For a long time it was useless for me to point out people we knew, to open the window, wave my arms, call out to anchor her to names, to voices that would have their own stories of that terrible experience and so draw her into an orderly conversation. I pointed out Carmen with her husband and children, and others, hurrying, on foot, toward the station. I pointed out Antonio with his wife and children, I was astonished at how handsome they all were, like characters in a film, as they calmly got into a green van, which then left. I pointed out to her the Carracci family and their relations, husbands, wives, fathers, mothers, people living together, lovers—that is to say Stefano, Ada, Melina, Maria, Pinuccia, Rino, Alfonso, Marisa, and all their children—who appeared and disappeared in the throng, shouting continuously for fear of losing each other. I pointed out Marcello Solara’s fancy car that was trying, with a roar, to get free of the jam of vehicles; he had my sister Elisa with her child next to him, and in the back seat the pale shadows of my mother and father. I shouted names with the window open, I tried to involve Lila, too. But she wouldn’t move. In fact, I realized that the people—especially those we knew well—frightened her even more, especially if they were agitated, if they were shouting, if they were running. She squeezed my hand hard and closed her eyes when, against all the rules, Marcello’s car went up on the sidewalk honking and made its way amid the people who were standing there talking, or were hauling things along. She exclaimed: Oh Madonna, an expression I had never heard her use. What’s wrong, I asked. Gasping for breath, she cried out that the car’s boundaries were dissolving, the boundaries of Marcello, too, at the wheel were dissolving, the thing and the person were gushing out of themselves, mixing liquid metal and flesh.

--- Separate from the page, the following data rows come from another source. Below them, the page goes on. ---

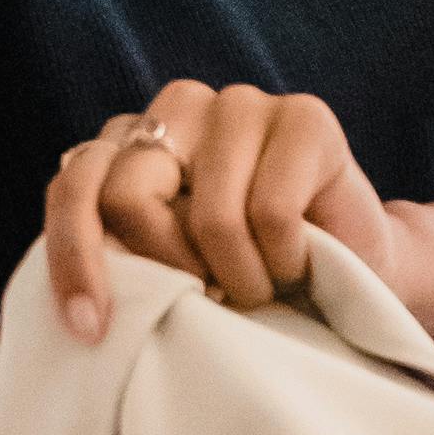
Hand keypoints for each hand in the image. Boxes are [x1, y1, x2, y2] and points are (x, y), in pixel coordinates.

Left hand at [42, 80, 398, 342]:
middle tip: (209, 297)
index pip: (75, 187)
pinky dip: (285, 261)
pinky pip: (271, 214)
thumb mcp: (170, 271)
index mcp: (131, 139)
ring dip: (240, 278)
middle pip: (128, 197)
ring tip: (263, 286)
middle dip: (167, 269)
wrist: (358, 274)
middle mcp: (178, 105)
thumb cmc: (251, 277)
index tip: (92, 331)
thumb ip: (124, 257)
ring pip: (209, 217)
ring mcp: (242, 103)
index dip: (74, 260)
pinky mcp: (305, 117)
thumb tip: (85, 295)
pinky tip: (300, 262)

She used that term: dissolving boundaries. It was on that occasion that she resorted to it for the first time; she struggled to elucidate the meaning, she wanted me to understand what the dissolution of boundaries meant and how much it frightened her. She was still holding my hand tight, breathing hard. She said that the outlines of things and people were delicate, that they broke like cotton thread. She whispered that for her it had always been that way, an object lost its edges and poured into another, into a solution of heterogeneous materials, a merging and mixing. She exclaimed that she had always had to struggle to believe that life had firm boundaries, for she had known since she was a child that it was not like that—it was absolutely not like that—and so she couldn’t trust in their resistance to being banged and bumped. Contrary to what she had been doing, she began to utter a profusion of overexcited sentences, sometimes kneading in the vocabulary of the dialect, sometimes drawing on the vast reading she had done as a girl. She muttered that she mustn’t ever be distracted: if she became distracted real things, which, with their violent, painful contortions, terrified her, would gain the upper hand over the unreal ones, which, with their physical and moral solidity, pacified her; she would be plunged into a sticky, jumbled reality and would never again be able to give sensations clear outlines. A tactile emotion would melt into a visual one, a visual one would melt into an olfactory one, ah, what is the real world, Lenù, nothing, nothing, nothing about which one can say conclusively: it’s like that. And so if she didn’t stay alert, if she didn’t pay attention to the boundaries, the waters would break through, a flood would rise, carrying everything off in clots of menstrual blood, in cancerous polyps, in bits of yellowish fiber.